### The problem
Using the entries that follow, give the number of lines containing the string "visible". Write nothing besides that number.

### Data supplied
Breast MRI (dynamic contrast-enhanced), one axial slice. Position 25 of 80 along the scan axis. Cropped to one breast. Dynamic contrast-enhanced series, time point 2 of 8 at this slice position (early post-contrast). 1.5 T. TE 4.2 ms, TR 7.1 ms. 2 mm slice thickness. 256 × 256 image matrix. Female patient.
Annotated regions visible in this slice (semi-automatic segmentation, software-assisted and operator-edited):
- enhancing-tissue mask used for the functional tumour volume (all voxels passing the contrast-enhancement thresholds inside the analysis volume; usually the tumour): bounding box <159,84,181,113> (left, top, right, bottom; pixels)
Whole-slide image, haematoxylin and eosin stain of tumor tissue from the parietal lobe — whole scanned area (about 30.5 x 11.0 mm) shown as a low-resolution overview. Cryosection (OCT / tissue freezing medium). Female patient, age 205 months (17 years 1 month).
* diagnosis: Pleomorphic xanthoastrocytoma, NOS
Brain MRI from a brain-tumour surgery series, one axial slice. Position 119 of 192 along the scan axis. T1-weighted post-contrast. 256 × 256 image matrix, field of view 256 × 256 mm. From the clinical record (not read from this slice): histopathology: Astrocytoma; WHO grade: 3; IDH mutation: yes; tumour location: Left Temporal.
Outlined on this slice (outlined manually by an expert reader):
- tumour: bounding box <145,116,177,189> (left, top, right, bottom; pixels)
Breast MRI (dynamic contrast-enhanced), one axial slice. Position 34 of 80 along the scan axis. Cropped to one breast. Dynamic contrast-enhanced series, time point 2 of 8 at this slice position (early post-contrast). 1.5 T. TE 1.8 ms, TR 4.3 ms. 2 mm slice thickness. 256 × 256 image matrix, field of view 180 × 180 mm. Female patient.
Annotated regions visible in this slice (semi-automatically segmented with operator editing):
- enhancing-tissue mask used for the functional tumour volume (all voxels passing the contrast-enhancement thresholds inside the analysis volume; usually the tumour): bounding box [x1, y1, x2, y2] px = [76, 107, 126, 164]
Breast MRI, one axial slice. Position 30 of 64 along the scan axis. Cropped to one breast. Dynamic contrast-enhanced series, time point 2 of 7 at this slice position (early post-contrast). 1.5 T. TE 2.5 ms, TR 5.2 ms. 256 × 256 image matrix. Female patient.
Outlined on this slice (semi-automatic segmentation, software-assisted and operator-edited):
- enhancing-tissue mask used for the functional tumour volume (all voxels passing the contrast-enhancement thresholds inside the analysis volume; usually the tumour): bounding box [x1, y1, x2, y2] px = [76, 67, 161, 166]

### Solution below
2